(TEXT BLOCK Opens)
Avis was born in Terang but her father's search for work in the 1920s saw them moved all over the state.
She went to at least dozen schools but was always at the top of the class.
She was an avid reader and had a wealth of knowledge.
But son Stephan Quarrell said his fondest memories of Avis were probably the phone calls where they would share a joke.
"She loved a joke," he said.
Avis would write down every joke he told her, and sometimes that meant it could take 10 minutes to get to the punch line.
He said one day she handed him an envelope filled with all the jokes he'd told her that she'd written down.
Not only did she like to read and tell a joke, Avis like to take photos.
On her 10th birthday when they were living in Nhill she was given a box brownie camera. It still sits on the shelf at her house alongside the photo she captured one day when a bi-plane landed in town and out stepped Australian aviation pioneer Charles Kingsford-Smith.
Avis went on to become a good photographer later joining the Camperdown Camera Club, winning prizes and becoming a judge.
When she retired and moved to Warrnambool she published tourist books filled with photos she'd taken. She was also a volunteer at Flagstaff Hill for three decades.
Avis had desperately wanted to serve in the army during World War II, and at 18 begged her father to allow her to enlist. Her dad, who had served in WWI and went onto serve in WWII, wouldn't hear of it.
But when she turned 19 she joined the Australian Women's Army Service where she served for more than three years. She was on radar duty one night in Sydney when Japanese two-man submarines came into the harbour.
Even as a youngster in the army, Avis loved a good gag.
Stephan said that a bomber aircraft had flown under the Sydney harbour bridge during the war as a bit of joke.
"He did it because mum goaded him," he said.
"Of course he got confined to barracks for a while. Mum liked dancing and he was confined, so off they went dancing."
Avis has three children - Anne, Stephan and David - six grandchildren and 20 great grandchildren.
(TEXT BLOCK Closes)
* _WRITTEN TASK 1_:
Answer these questions using the text about Avis:
(a) In which town was Avis living when she was given a box brownie camera on her 10th birthday?
(b) For how long was she a volunteer at Flagstaff Hill?
(c) At what age did she join the Australian Women's Army Service?
* _WRITTEN TASK 2_: Write out the text about Avis word for word, everything from "But son Stephan" down to "becoming a judge.".
(ENTRIES SUPPLIED Opens)
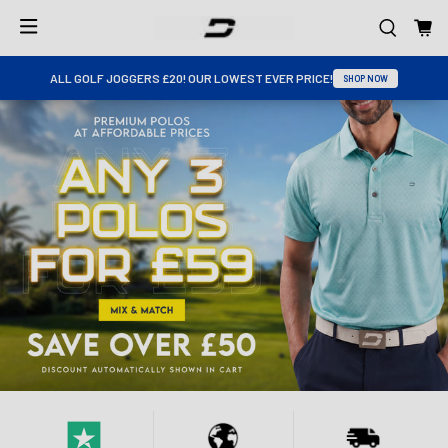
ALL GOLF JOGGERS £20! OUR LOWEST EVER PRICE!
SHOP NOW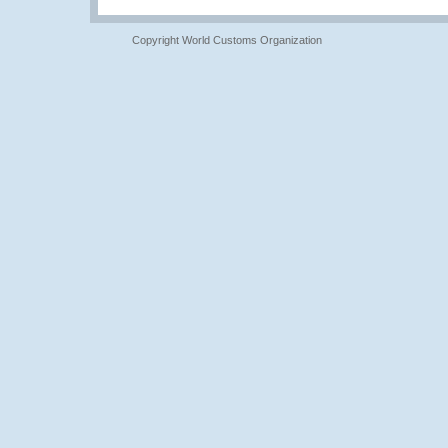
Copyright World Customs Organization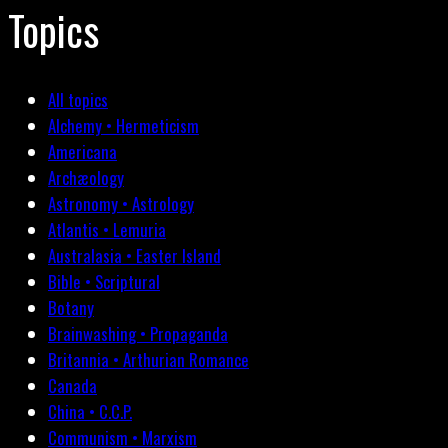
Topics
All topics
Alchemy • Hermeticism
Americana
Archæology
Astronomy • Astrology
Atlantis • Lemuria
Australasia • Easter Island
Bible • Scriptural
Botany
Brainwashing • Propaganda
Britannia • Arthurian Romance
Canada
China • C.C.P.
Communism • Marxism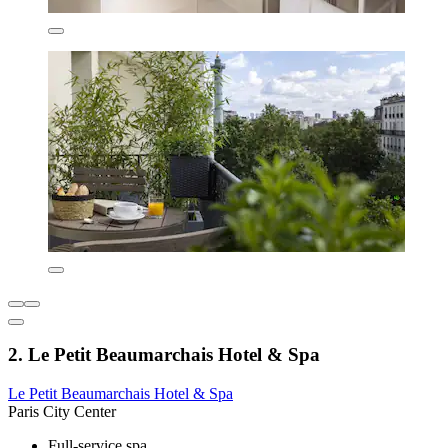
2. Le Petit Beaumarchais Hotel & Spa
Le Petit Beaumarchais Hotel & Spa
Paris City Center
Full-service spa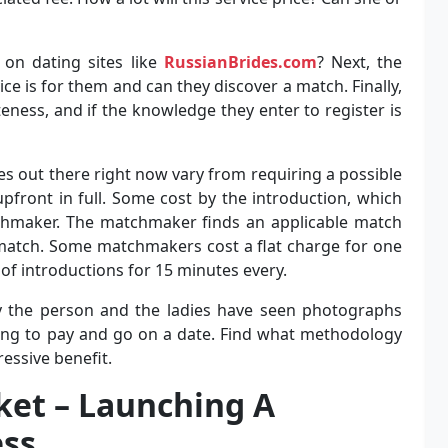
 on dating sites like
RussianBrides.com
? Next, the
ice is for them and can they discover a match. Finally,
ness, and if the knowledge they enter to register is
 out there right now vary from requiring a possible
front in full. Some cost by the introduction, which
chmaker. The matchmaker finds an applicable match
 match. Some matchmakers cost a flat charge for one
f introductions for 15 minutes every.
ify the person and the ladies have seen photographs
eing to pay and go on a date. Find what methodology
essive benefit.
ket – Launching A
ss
(ENTRIES SUPPLIED Closes)
(ENTRIES SUPPLIED Opens)
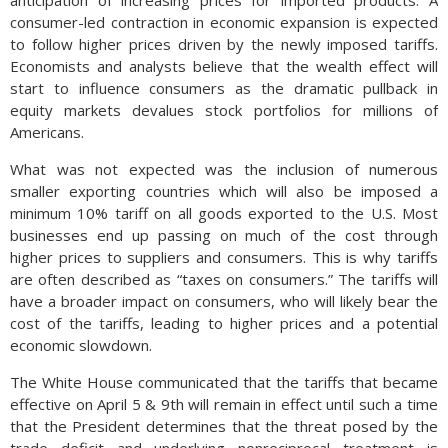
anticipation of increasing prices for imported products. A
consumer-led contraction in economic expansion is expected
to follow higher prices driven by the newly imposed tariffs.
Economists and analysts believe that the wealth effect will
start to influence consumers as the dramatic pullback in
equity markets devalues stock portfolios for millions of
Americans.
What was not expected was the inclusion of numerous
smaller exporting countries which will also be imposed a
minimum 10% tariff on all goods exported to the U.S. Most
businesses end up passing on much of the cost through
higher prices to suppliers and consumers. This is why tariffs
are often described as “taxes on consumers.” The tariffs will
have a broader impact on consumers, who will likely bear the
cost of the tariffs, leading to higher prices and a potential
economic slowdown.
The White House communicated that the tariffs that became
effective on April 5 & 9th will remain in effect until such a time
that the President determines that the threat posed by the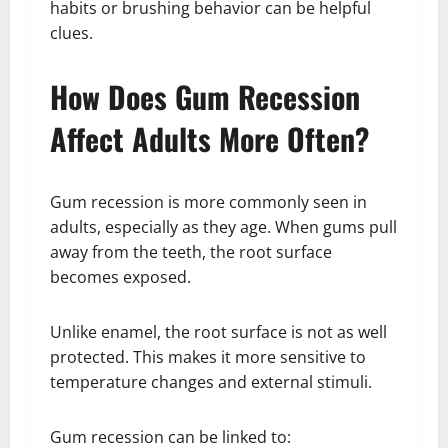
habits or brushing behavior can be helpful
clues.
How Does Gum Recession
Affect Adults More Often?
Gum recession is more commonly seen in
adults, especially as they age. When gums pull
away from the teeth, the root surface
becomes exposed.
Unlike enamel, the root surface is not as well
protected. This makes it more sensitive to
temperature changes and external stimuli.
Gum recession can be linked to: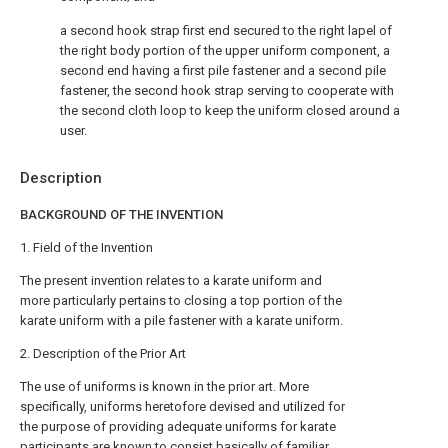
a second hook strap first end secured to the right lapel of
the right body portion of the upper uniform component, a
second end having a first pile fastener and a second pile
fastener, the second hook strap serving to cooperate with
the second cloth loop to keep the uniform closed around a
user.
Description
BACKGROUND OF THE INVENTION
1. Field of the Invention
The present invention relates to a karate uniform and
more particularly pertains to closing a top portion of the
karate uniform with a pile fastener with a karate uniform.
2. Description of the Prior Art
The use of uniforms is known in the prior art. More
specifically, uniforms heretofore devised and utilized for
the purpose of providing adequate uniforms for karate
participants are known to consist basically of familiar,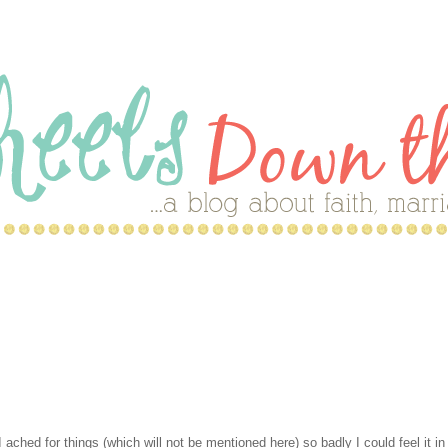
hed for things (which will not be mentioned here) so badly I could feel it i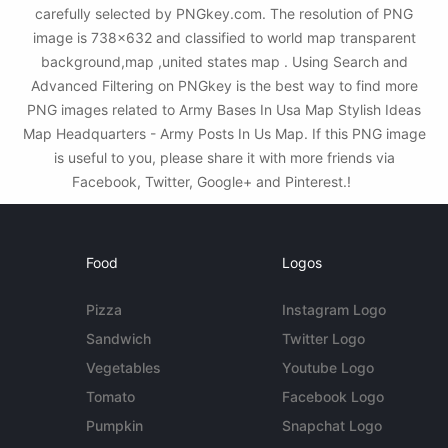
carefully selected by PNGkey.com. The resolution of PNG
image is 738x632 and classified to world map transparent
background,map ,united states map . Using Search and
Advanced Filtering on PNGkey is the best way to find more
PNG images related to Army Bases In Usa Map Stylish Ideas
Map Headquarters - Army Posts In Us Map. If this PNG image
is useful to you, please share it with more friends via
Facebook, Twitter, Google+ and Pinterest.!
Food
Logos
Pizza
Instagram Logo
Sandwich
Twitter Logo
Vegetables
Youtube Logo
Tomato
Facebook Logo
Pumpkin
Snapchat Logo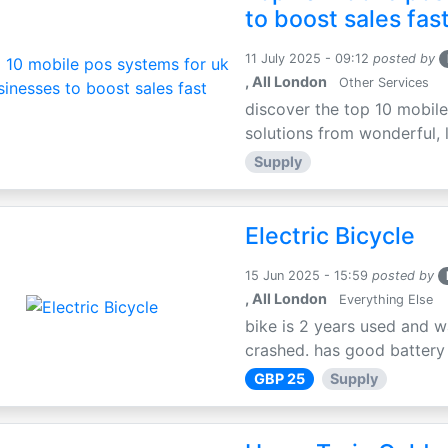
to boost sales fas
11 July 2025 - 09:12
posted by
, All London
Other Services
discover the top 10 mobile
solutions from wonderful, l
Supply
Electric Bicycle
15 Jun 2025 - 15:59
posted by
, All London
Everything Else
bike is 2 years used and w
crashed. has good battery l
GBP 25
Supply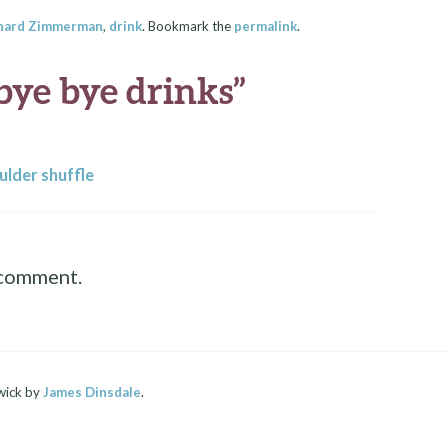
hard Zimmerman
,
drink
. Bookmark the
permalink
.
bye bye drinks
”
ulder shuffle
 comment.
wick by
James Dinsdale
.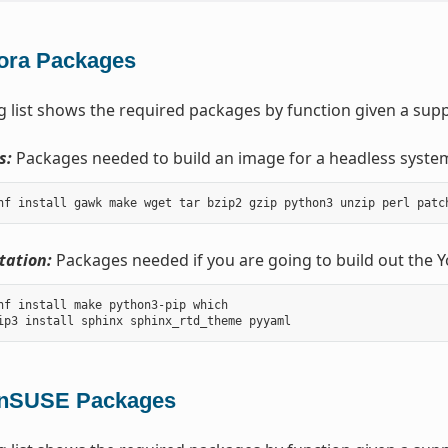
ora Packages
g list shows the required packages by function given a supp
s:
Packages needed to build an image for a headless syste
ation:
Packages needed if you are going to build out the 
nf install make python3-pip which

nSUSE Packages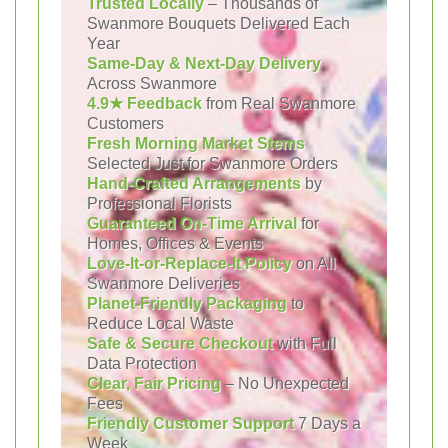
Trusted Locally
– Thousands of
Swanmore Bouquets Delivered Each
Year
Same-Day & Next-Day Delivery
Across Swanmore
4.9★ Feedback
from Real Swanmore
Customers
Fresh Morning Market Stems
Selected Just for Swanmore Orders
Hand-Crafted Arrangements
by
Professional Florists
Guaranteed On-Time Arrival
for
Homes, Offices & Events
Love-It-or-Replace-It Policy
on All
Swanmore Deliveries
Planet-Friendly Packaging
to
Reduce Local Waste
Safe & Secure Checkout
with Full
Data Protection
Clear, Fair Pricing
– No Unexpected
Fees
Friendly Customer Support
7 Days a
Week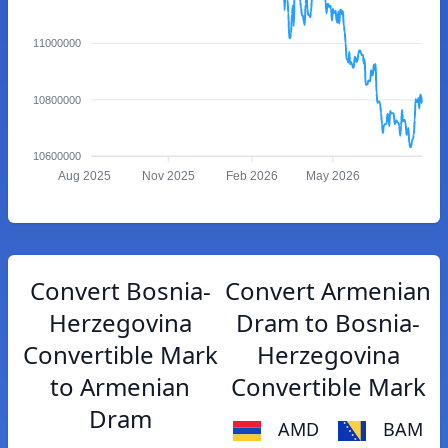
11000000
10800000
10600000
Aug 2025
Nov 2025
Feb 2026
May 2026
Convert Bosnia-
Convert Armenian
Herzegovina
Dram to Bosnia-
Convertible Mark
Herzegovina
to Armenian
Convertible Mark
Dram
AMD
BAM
(ENTRIES SUPPLIED Closes)
(ENTRIES SUPPLIED Opens)
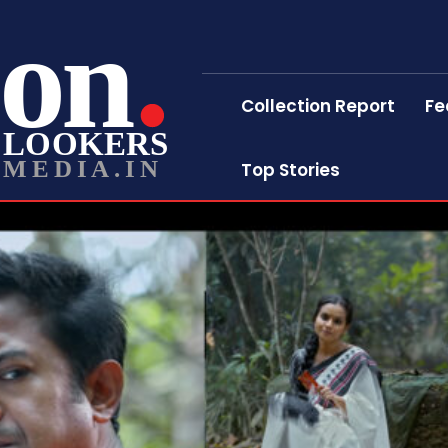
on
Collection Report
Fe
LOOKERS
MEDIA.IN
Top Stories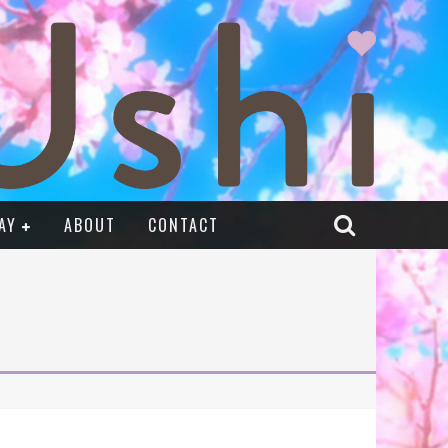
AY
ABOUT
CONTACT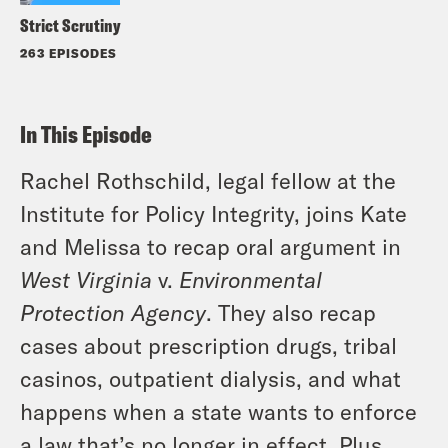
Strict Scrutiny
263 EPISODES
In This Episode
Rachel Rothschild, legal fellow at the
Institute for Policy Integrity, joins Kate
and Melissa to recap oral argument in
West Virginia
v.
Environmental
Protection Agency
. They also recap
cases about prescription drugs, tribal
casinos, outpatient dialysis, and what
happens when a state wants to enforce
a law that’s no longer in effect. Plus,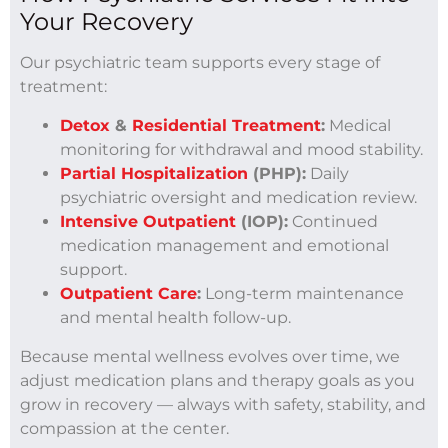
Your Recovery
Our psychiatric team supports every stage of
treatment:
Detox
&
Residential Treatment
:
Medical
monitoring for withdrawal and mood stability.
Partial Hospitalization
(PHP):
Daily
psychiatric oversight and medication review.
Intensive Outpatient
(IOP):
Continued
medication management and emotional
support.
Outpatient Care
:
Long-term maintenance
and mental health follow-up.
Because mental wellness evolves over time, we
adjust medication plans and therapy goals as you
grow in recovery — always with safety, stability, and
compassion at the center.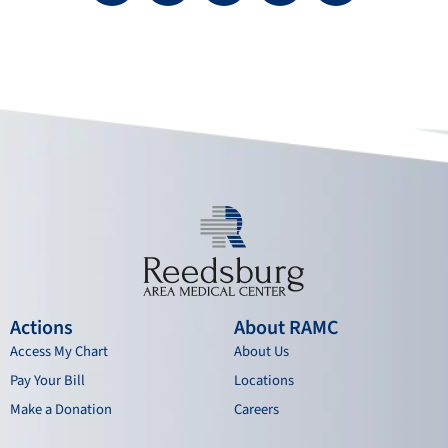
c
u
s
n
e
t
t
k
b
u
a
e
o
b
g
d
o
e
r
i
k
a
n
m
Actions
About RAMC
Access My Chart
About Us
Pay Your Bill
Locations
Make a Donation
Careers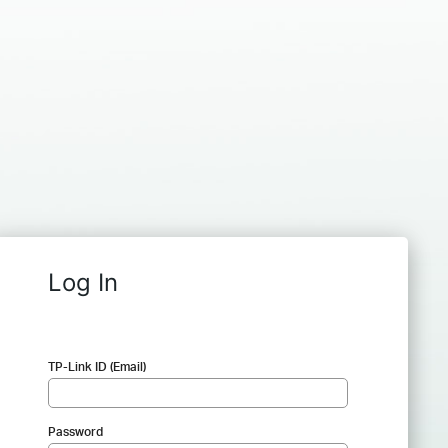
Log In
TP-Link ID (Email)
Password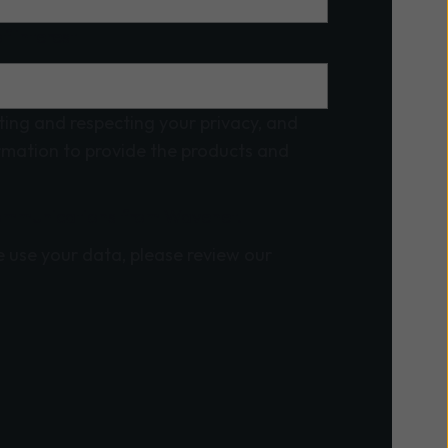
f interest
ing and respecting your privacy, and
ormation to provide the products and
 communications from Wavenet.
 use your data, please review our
(ENTRIES SUPPLIED Closes)
* _FINAL ANSWER 1_:
(a) Nhill
(b) Three decades
(c) 19

* _FINAL ANSWER 2_:
But son Stephan Quarrell said his fondest memories of Avis were probably the phone calls where they would share a joke.
"She loved a joke," he said.
Avis would write down every joke he told her, and sometimes that meant it could take 10 minutes to get to the punch line.
He said one day she handed him an envelope filled with all the jokes he'd told her that she'd written down.
Not only did she like to read and tell a joke, Avis like to take photos.
On her 10th birthday when they were living in Nhill she was given a box brownie camera. It still sits on the shelf at her house alongside the photo she captured one day when a bi-plane landed in town and out stepped Australian aviation pioneer Charles Kingsford-Smith.
Avis went on to become a good photographer later joining the Camperdown Camera Club, winning prizes and becoming a judge.